Plaintiff makes the erroneous argument that the written RFC assessment provides that he "would need to alternate positions" because it limited him to no more than 6 hours of sitting, standing, or walking. This argument assumes that light work requires sitting, standing, or walking for 7 out of 8 hours. This is incorrect. "[T]he full range of light work requires standing or walking, off and on, for a total of approximately 6 hours of an 8-hour workday. Sitting may occur intermittently during the remaining time." SSR 83-10, 1983 WL 31251, at *5.

Plaintiff has not demonstrated that the hypothetical question was vague or that it materially differed from the written RFC assessment. Therefore, his first argument fails.

For his second point, plaintiff argues that the RFC assessment was not supported by substantial evidence because the "only specific evidence" cited by the ALJ was the opinions of two state agency consultants. Plaintiff points out that those two opinions were from May and November 2013, and the state agency consultants did not have the benefit of later treatment notes and Dr. Volarich's opinion.

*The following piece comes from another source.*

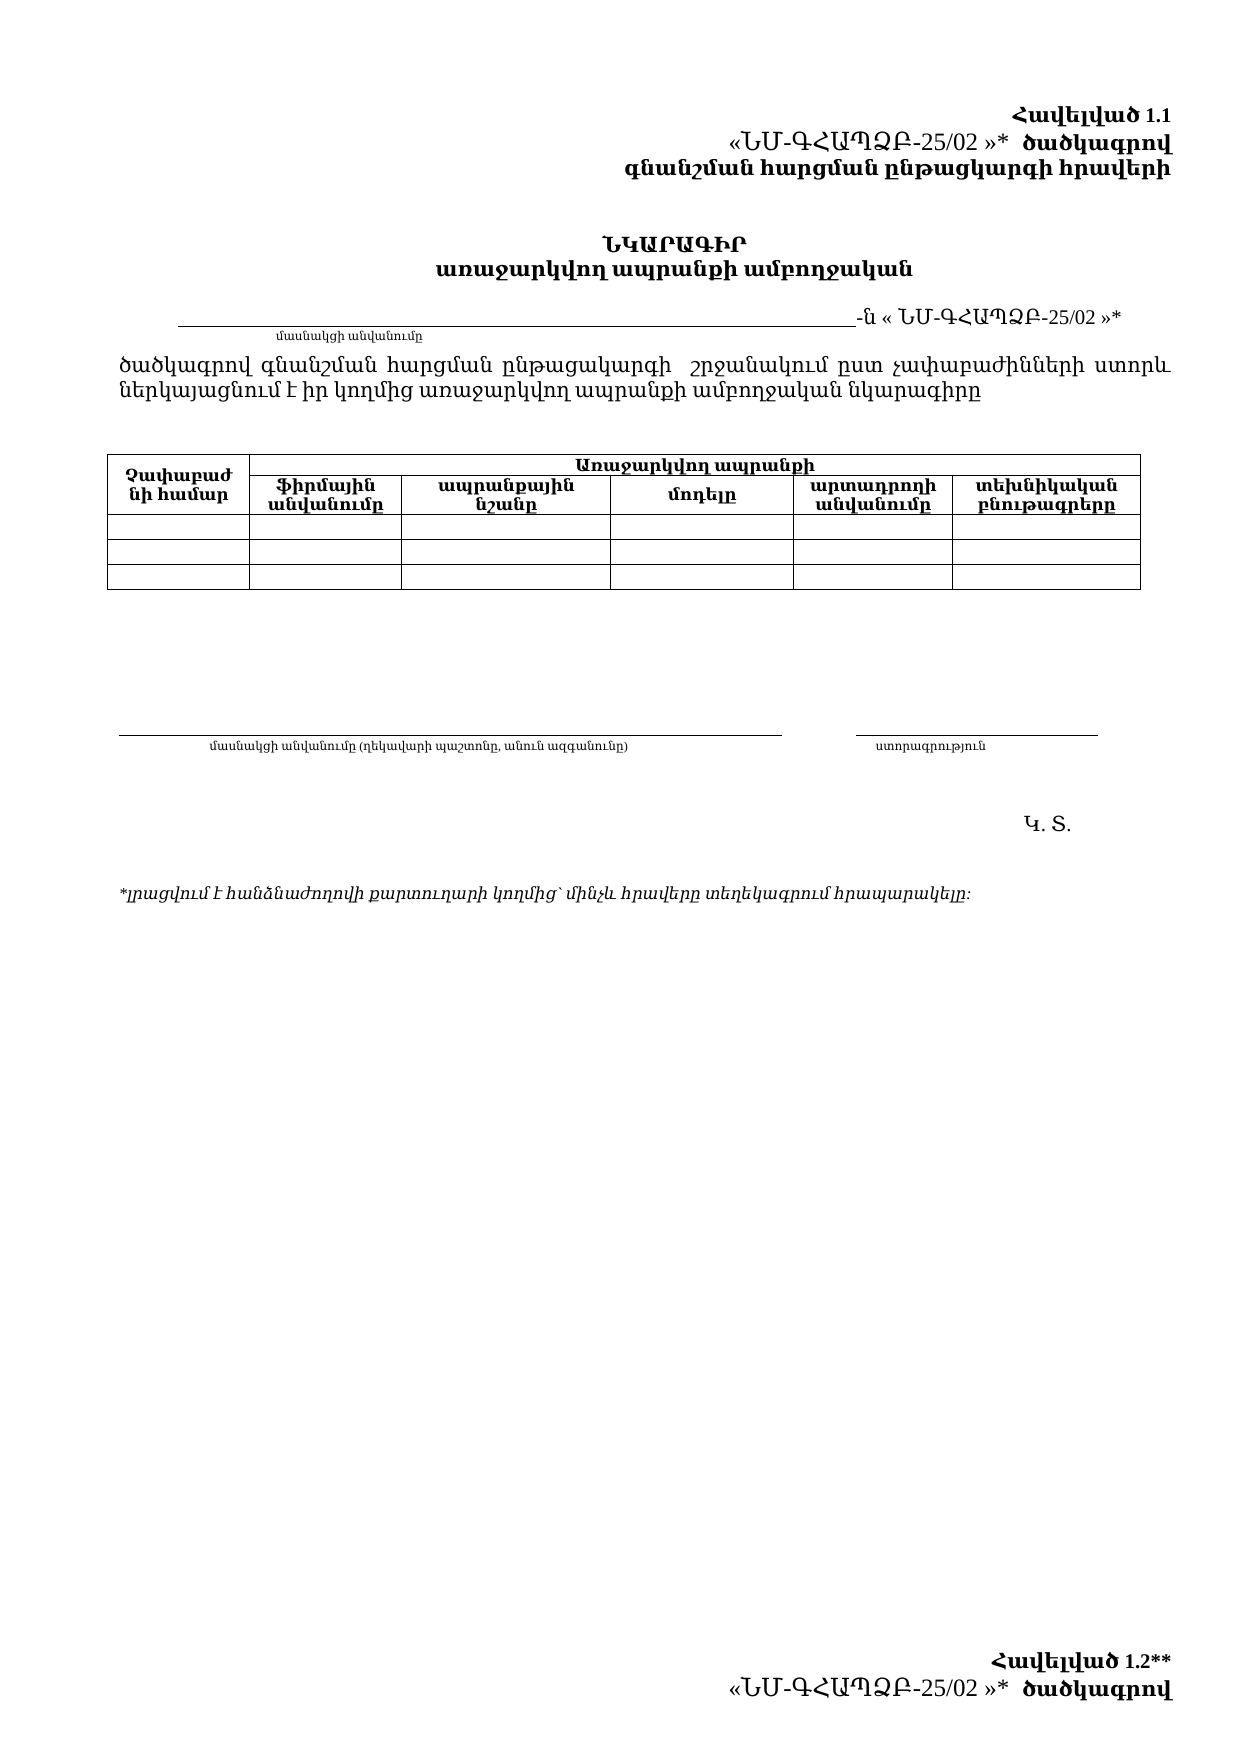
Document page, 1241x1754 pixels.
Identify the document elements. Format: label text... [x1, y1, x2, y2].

This argument fails as well. The ALJ clearly stated at Tr. 32 that his RFC assessment was supported by a wealth of evidence, including, as relevant to his back condition, "physical exams that consistently showed no deficits in gait, motor strength, sensation, or reflexes," as well as his activities of daily living. Plaintiff does not dispute that the physical exams referred to by the ALJ and his activities of daily living support the RFC assessment.

Ignoring the actual language of the written RFC assessment, plaintiff argues that it is error for an ALJ to rely "solely" on stale medical opinions. The ALJ did not rely "solely" on the state agency consultants' opinions, however, to support his RFC assessment. Further, plaintiff's argument that the state agency consultants' opinions were lacking because they did not have access to Dr. Volarich's opinion has no traction. The ALJ gave no weight to Dr. Volarich's opinion (Tr. 31), and plaintiff has not argued that he erred in doing so.

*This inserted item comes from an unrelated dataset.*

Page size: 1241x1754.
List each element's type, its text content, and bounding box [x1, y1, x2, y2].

Plaintiff has not identified any error requiring remand. Even if reasonable minds could differ as to whether plaintiff was disabled at the relevant time, the ALJ's decision must be affirmed if it is supported by substantial evidence, and the Court cannot make its own credibility determination or substitute its judgment for that of the ALJ in reviewing for substantial evidence. Shideler v. Astrue, 688 F.3d 306, 310 (7th Cir. 2012); Elder v. Astrue, 529 F.3d 408, 413 (7th Cir. 2008). ALJ Janney's decision is supported by substantial evidence, and so must be affirmed.

Conclusion

After careful review of the record as a whole, the Court is convinced that ALJ Janney committed no errors of law, and that his findings are supported by substantial evidence. Accordingly, the final decision of the Commissioner of Social Security denying Eric J. Hartmann's application for disability benefits is AFFIRMED.

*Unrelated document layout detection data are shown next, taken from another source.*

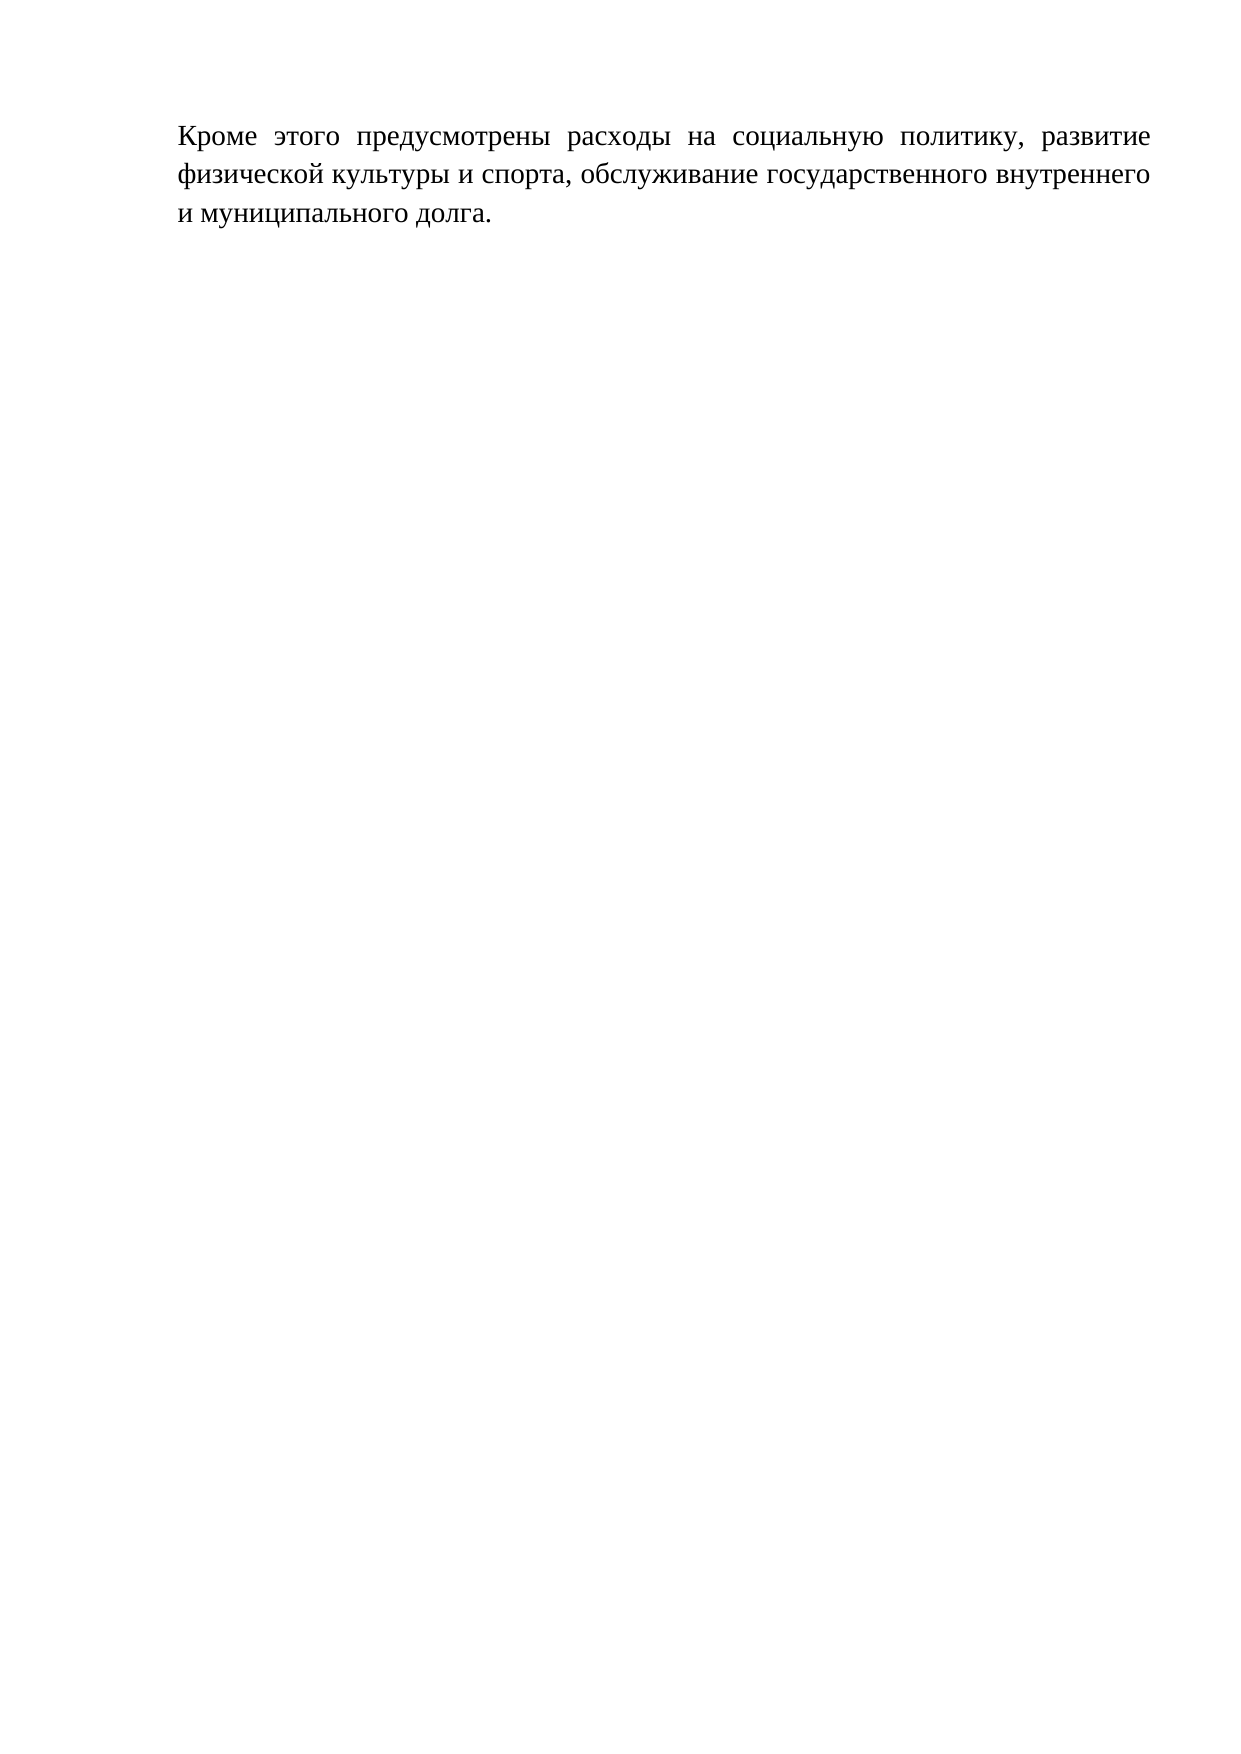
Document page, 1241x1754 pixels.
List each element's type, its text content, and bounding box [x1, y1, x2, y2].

text Кроме этого предусмотрены расходы на социальную политику, развитие физической культуры и спорта, обслуживание государственного внутреннего и муниципального долга. [177, 118, 1152, 229]
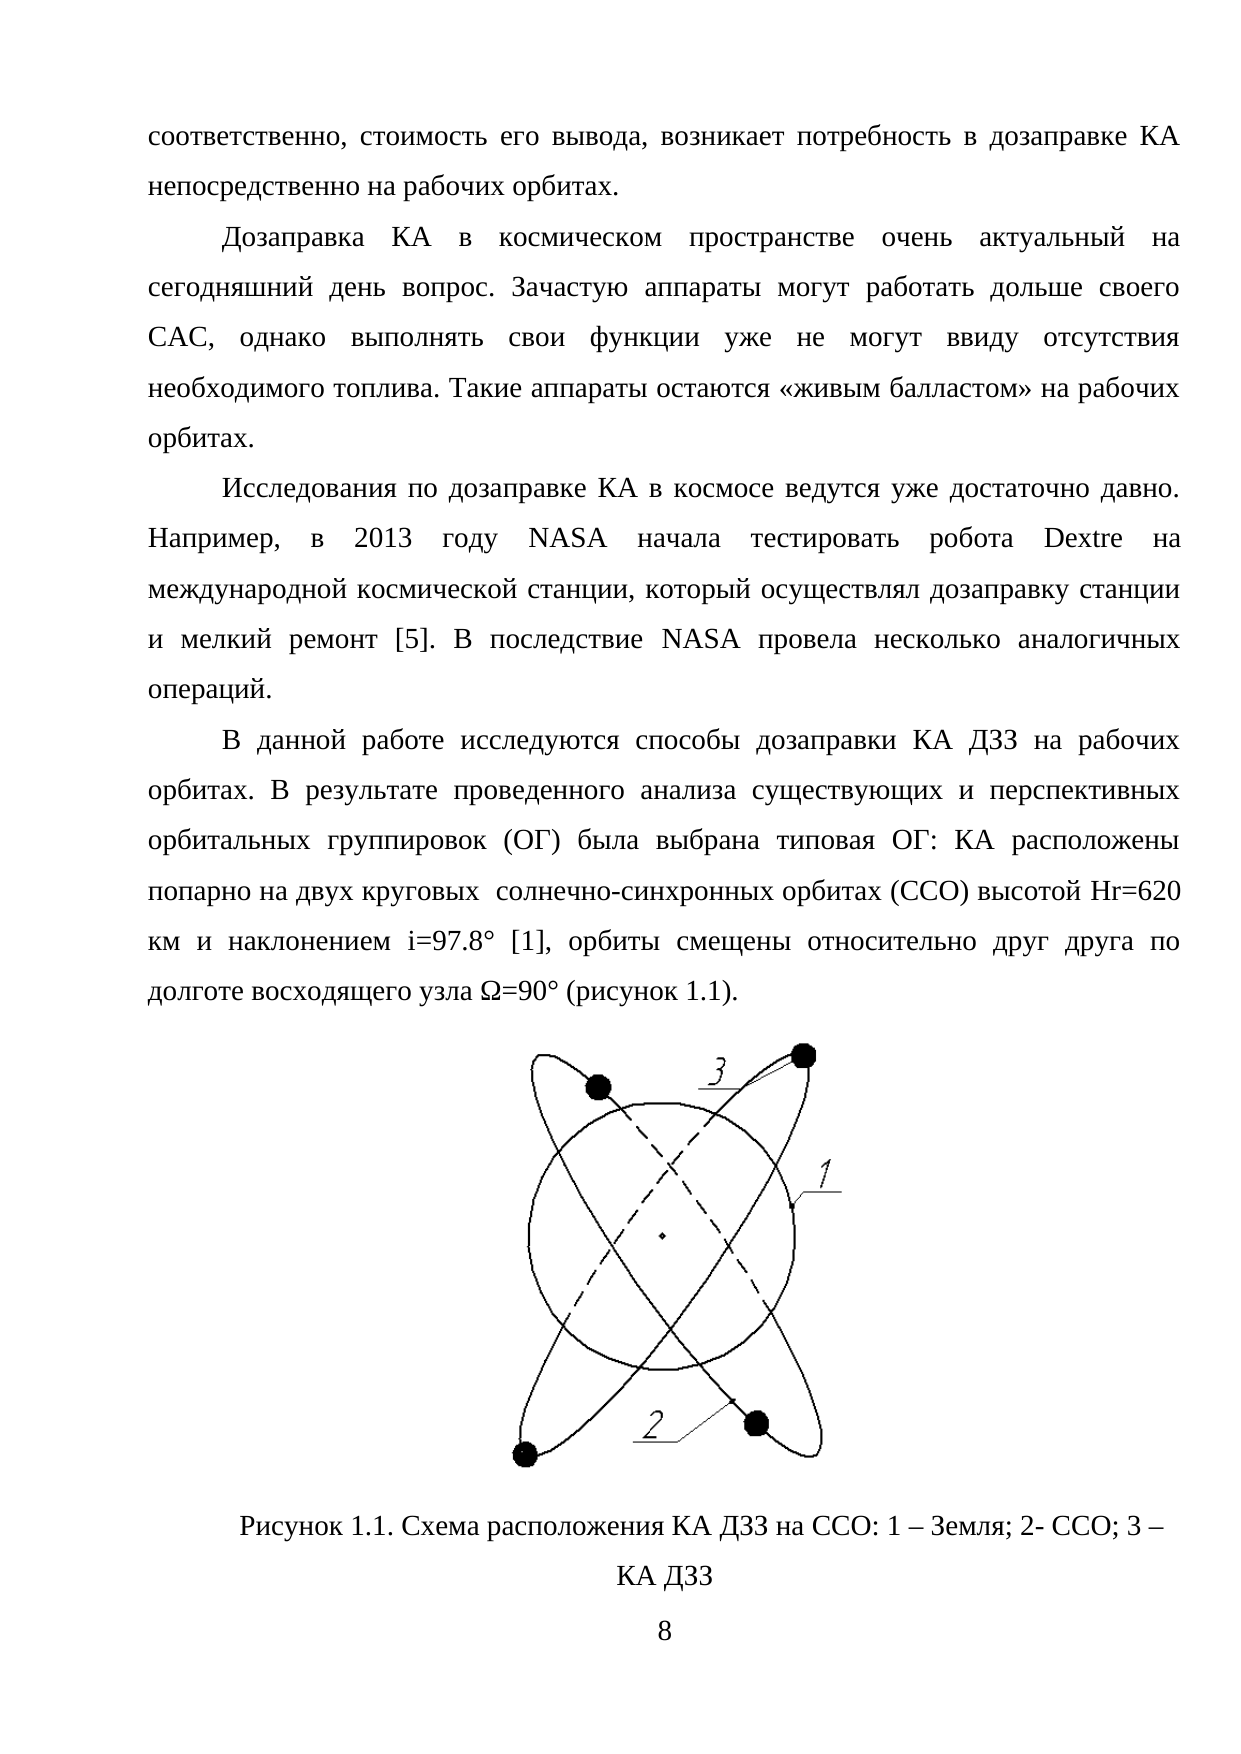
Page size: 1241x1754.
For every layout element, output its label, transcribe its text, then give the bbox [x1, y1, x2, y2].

text Исследования по дозаправке КА в космосе ведутся уже достаточно давно. Например, в 2013 году NASA начала тестировать робота Dextre на международной космической станции, который осуществлял дозаправку станции и мелкий ремонт [5]. В последствие NASA провела несколько аналогичных операций. [148, 470, 1181, 705]
text В данной работе исследуются способы дозаправки КА ДЗЗ на рабочих орбитах. В результате проведенного анализа существующих и перспективных орбитальных группировок (ОГ) была выбрана типовая ОГ: КА расположены попарно на двух круговых солнечно-синхронных орбитах (ССО) высотой Hr=620 км и наклонением i=97.8° [1], орбиты смещены относительно друг друга по долготе восходящего узла Ω=90° (рисунок 1.1). [148, 722, 1181, 1007]
text Рисунок 1.1. Схема расположения КА ДЗЗ на ССО: 1 – Земля; 2- ССО; 3 – КА ДЗЗ [148, 1508, 1181, 1592]
picture [423, 1023, 906, 1492]
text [148, 118, 1181, 202]
text Дозаправка КА в космическом пространстве очень актуальный на сегодняшний день вопрос. Зачастую аппараты могут работать дольше своего САС, однако выполнять свои функции уже не могут ввиду отсутствия необходимого топлива. Такие аппараты остаются «живым балластом» на рабочих орбитах. [148, 219, 1181, 453]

The Clerk of Court is directed to enter judgment in favor of defendant.

IT IS SO ORDERED.

FootNotes


1. Nancy A. Berryhill is now the Acting Commissioner of Social Security. See, Casey v. Berryhill, 853 F.3d 322 (7th Cir. 2017). She is automatically substituted as defendant in this case. See Fed. R. Civ. P. 25(d); 42 U.S.C. § 405(g).
2. The statutes and regulations pertaining to Disability Insurance Benefits (DIB) are found at 42 U.S.C. § 423, et seq., and 20 C.F.R. pt. 404. The statutes and regulations pertaining to SSI are found at 42 U.S.C. §§ 1382 and 1382c, et seq., and 20 C.F.R. pt. 416. As is relevant to this case, the DIB and SSI statutes are identical. Furthermore, 20 C.F.R. § 416.925 detailing medical considerations relevant to an SSI claim, relies on 20 C.F.R. Pt. 404, Subpt. P, the DIB regulations. Most citations herein are to the DIB regulations out of convenience.
3. The date last insured is relevant only to the claim for DIB.